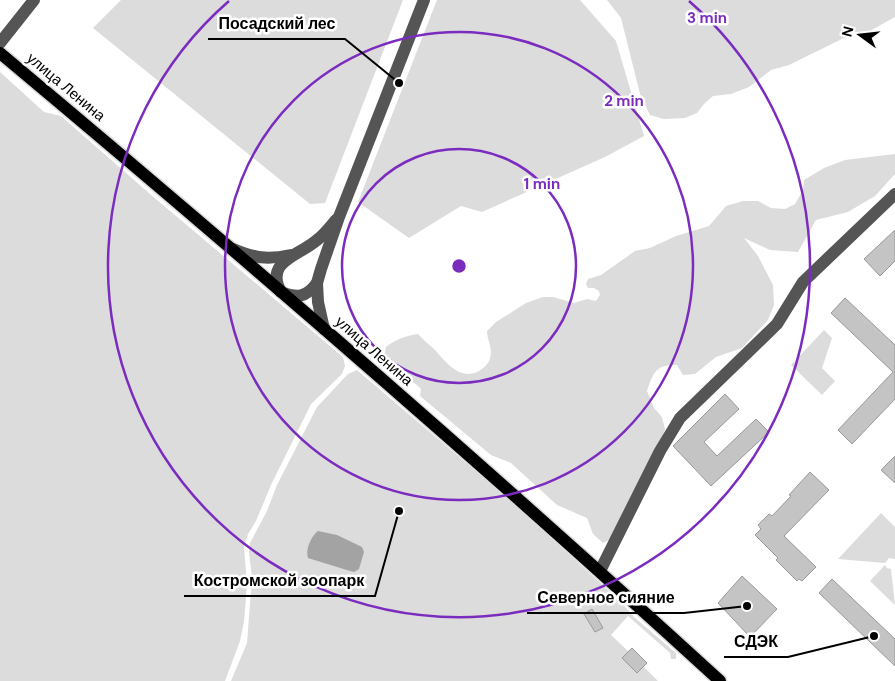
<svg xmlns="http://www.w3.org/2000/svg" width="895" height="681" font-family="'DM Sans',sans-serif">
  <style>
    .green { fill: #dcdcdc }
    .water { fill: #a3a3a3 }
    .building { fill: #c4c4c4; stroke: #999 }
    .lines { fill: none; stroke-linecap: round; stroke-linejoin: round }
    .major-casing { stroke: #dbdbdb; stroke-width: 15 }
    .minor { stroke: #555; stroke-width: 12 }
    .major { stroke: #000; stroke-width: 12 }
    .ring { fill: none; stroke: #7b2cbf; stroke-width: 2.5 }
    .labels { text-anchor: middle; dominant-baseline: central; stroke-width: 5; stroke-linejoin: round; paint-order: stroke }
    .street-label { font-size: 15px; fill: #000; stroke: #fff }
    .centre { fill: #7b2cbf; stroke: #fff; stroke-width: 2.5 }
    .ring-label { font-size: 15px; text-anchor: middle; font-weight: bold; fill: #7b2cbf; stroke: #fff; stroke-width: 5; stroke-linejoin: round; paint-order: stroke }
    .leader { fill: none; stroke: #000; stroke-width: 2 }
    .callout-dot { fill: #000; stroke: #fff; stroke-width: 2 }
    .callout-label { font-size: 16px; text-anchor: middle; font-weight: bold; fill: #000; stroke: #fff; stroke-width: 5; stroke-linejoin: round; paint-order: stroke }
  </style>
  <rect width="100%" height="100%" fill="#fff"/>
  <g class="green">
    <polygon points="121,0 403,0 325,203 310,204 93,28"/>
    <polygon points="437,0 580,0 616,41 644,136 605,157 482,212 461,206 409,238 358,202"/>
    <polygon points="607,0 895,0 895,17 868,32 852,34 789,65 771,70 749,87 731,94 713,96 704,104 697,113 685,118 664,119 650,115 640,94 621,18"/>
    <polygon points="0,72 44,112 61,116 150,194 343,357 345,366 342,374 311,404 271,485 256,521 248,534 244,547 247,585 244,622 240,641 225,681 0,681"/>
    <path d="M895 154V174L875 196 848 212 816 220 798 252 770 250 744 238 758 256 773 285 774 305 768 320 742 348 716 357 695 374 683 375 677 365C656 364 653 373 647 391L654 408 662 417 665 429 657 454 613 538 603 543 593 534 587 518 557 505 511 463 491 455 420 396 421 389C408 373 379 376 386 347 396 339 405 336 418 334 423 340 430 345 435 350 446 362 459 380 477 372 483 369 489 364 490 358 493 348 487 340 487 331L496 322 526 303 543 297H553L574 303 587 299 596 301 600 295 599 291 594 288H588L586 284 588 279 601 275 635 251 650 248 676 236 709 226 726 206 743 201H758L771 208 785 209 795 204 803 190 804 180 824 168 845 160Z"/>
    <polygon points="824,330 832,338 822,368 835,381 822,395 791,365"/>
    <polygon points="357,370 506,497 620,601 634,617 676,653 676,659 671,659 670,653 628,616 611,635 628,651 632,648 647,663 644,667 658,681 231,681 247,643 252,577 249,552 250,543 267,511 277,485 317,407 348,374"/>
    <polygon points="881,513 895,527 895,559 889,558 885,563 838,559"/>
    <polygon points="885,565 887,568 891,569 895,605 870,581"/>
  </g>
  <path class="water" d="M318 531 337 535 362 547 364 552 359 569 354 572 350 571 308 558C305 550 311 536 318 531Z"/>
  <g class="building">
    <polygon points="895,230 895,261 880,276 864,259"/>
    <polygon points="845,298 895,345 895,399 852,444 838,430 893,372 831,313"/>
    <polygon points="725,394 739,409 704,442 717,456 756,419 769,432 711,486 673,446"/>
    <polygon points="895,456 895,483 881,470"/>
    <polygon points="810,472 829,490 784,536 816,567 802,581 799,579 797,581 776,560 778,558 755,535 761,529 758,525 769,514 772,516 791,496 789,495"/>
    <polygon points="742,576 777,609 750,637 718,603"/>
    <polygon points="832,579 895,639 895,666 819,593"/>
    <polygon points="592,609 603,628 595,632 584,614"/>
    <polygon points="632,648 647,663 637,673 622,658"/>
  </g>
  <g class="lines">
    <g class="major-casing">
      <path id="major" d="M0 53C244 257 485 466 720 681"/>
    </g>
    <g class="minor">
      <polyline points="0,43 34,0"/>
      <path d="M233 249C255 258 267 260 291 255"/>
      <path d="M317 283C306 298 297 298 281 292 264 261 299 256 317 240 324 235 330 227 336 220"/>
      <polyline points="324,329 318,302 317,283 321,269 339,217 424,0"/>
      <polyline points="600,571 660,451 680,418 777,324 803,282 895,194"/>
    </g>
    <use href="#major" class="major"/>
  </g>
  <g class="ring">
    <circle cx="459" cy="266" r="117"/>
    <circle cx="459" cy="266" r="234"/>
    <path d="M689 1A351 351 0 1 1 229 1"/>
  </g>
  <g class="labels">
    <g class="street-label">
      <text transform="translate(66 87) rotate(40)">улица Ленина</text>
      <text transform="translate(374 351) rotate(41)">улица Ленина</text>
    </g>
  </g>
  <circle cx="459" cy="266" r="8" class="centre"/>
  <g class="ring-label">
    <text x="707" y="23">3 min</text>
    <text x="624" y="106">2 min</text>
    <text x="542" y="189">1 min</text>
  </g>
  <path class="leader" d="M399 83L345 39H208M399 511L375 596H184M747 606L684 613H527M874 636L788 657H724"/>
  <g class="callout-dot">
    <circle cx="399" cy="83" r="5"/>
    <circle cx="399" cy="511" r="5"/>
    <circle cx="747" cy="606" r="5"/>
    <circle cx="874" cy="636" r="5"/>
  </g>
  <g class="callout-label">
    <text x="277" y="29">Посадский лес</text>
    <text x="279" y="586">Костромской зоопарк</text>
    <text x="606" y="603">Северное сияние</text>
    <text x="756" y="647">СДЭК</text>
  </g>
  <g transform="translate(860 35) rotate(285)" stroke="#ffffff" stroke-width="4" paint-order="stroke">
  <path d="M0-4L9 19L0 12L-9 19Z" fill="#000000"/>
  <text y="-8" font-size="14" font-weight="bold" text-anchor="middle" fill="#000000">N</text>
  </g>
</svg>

Task: Set down precisely the lines above between the line holding "#c4c4c4; stroke: #999" and the line holding "895,0 895,17 868,32", inclusive, and nothing beyond them.

Response to the task:
    .building { fill: #c4c4c4; stroke: #999 }
    .lines { fill: none; stroke-linecap: round; stroke-linejoin: round }
    .major-casing { stroke: #dbdbdb; stroke-width: 15 }
    .minor { stroke: #555; stroke-width: 12 }
    .major { stroke: #000; stroke-width: 12 }
    .ring { fill: none; stroke: #7b2cbf; stroke-width: 2.5 }
    .labels { text-anchor: middle; dominant-baseline: central; stroke-width: 5; stroke-linejoin: round; paint-order: stroke }
    .street-label { font-size: 15px; fill: #000; stroke: #fff }
    .centre { fill: #7b2cbf; stroke: #fff; stroke-width: 2.5 }
    .ring-label { font-size: 15px; text-anchor: middle; font-weight: bold; fill: #7b2cbf; stroke: #fff; stroke-width: 5; stroke-linejoin: round; paint-order: stroke }
    .leader { fill: none; stroke: #000; stroke-width: 2 }
    .callout-dot { fill: #000; stroke: #fff; stroke-width: 2 }
    .callout-label { font-size: 16px; text-anchor: middle; font-weight: bold; fill: #000; stroke: #fff; stroke-width: 5; stroke-linejoin: round; paint-order: stroke }
  </style>
  <rect width="100%" height="100%" fill="#fff"/>
  <g class="green">
    <polygon points="121,0 403,0 325,203 310,204 93,28"/>
    <polygon points="437,0 580,0 616,41 644,136 605,157 482,212 461,206 409,238 358,202"/>
    <polygon points="607,0 895,0 895,17 868,32 852,34 789,65 771,70 749,87 731,94 713,96 704,104 697,113 685,118 664,119 650,115 640,94 621,18"/>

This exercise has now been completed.